Remote Sensing of Regional Dust Events
The fourth section reviewed our work done to use satellite remote sensing to estimate population exposure to extreme dust events in the region. As of the end of FY12, we have identified 442 days during the period from April 2000 to May 2012 when there were dust events. Using the tools and methods to extract plume outlines, we are in the process of building the geodatabase of dust plume outlines from imagery acquired during those 442 days. We are also investigating other data sources that may provide clues on the extent of dust plumes based on the NWS Cooperative observation network. Some of the observations go back to the 1890s and continue to the present. We also discussed some of the ongoing work in predicting dust episodes using the CHIMERE and DREAM model.

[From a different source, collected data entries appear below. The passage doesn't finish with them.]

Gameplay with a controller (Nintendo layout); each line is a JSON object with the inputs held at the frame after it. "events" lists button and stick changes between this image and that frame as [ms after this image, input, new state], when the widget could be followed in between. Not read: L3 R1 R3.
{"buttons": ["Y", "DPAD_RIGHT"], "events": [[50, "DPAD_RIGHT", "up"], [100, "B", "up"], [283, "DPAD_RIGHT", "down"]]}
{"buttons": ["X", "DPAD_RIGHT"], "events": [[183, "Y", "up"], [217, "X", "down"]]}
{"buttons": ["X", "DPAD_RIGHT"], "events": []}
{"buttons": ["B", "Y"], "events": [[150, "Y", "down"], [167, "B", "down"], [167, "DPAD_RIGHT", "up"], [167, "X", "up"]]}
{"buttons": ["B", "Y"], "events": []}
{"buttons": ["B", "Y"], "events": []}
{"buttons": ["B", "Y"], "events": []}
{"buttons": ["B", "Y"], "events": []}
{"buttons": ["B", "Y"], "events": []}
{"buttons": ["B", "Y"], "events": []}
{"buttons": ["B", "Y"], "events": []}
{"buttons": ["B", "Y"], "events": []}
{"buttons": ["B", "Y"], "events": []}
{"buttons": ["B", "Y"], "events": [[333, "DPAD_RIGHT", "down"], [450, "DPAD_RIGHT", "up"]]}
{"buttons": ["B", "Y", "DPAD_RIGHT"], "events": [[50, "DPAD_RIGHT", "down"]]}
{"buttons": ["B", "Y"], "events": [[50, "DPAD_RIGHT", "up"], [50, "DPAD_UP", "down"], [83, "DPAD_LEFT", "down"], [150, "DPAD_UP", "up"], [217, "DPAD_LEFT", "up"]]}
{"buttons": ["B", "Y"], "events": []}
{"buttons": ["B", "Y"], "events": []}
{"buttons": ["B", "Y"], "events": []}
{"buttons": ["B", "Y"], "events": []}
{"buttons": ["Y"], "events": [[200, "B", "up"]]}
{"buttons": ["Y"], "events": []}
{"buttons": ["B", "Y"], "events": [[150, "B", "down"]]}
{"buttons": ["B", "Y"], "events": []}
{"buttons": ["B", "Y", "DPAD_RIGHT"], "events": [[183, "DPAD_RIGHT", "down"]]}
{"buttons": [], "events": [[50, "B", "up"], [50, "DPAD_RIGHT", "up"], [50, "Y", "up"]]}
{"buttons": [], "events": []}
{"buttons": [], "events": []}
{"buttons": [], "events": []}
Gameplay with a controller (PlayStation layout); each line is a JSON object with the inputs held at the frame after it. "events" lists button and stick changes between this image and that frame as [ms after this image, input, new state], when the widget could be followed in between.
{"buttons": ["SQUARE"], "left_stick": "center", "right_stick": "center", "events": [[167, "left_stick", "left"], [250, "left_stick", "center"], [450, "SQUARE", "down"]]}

Microscopic Analysis of Aerosol Particles
The final section briefly reviewed some of the chemical analysis that is ongoing to understand the sources of particulate matter in the region. This section shows some of the recent results that we have received through the analysis of PM10 and PM2.5 filter samples from Sunland Park. We used a scanning electron microscope S-3400N Type II with Noran System Six 300 Nanotrace x-ray microanalysis system. This was done at the NMSU Microscopy Suite of the Core University Research Resources Laboratory. We began a microscopic analysis of a subset of the 47 mm PTFE Teflon filters of PM10 and PM2.5 aerosol collected at the Sunland Park City Yard site to observe individual particle morphologies and elemental composition. The vast majority of the particles in the 1 to 10 µm range are composed of geological materials such as silicon, calcium, iron and aluminum.